Cairo: An Egyptian court on Monday sentenced former agriculture minister Salah Hilal 10 years in prison and ordered him to pay a fine of one million Egyptian pounds (about Dh409,000) in a graft case, the biggest of its kind uncovered in the country under President Abdul Fattah Al Sissi, judicial sources said.

The Cairo Criminal Court handed down the same jail term to Mohi Al Deen Qaddah, Hilal’s top aide, and fined him 500,000 Egyptian pounds the sources added.

Two businessmen, identified as Ayman Al Jamil and Mohammad Fouda, were exonerated in the same case because they confessed, the official said.

The rulings can be appealed.

The case pertains to the soliciting and offering of bribes to acquire state-owned land at a value lower than its market value.

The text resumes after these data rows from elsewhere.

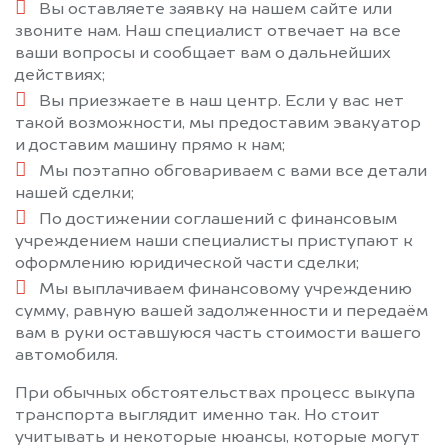
Вы оставляете заявку на нашем сайте или
звоните нам. Наш специалист отвечает на все
ваши вопросы и сообщает вам о дальнейших
действиях;
Вы приезжаете в наш центр. Если у вас нет
такой возможности, мы предоставим эвакуатор
и доставим машину прямо к нам;
Мы поэтапно обговариваем с вами все детали
нашей сделки;
По достижении соглашений с финансовым
учреждением наши специалисты приступают к
оформлению юридической части сделки;
Мы выплачиваем финансовому учреждению
сумму, равную вашей задолженности и передаём
вам в руки оставшуюся часть стоимости вашего
автомобиля.
При обычных обстоятельствах процесс выкупа
транспорта выглядит именно так. Но стоит
учитывать и некоторые нюансы, которые могут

Hilal had been detained in September after being told to step aside during a corruption scandal that prompted the entire government to resign a few days later.

Hilal, 59, an agronomy graduate, rose through the ranks at the agriculture ministry to become minister in March 2015.

Hilal and Qaddah had been charged with having “requested and received” bribes from businessman Ayman Al Jamil – via an intermediary – to legalise the purchase of a property bought from the state.

The scandal prompted the resignation of prime minister Ebrahim Mahlab’s government, with Esmail Sharif replacing him.

Anti-graft watchdog Transparency International ranked Egypt 94th out of 175 nations on its corruption index in 2014. The group says that it has been challenging to assess whether the level of graft has increased or declined because of the rapidly changing context since Egypt’s 2011 revolution.

Last July, a court sentenced a former premier under ousted president Hosni Mubarak to five years in jail for corruption and fined him millions of dollars.

Ahmad Nazif, whom Mubarak sidelined to appease protesters during the revolution that ended his rule, was convicted in a retrial of having used his position to make a fortune of $8.2 million (Dh30.11 million).

The court also fined him $6.8 million.

Nazif had been accused of corrupt property deals and receiving illegal payments.

Since taking office in 2014, Al Sissi has vowed a crackdown on corruption as part of his efforts to regain public trust in state institutions and revitalise an economy battered by years of unrest.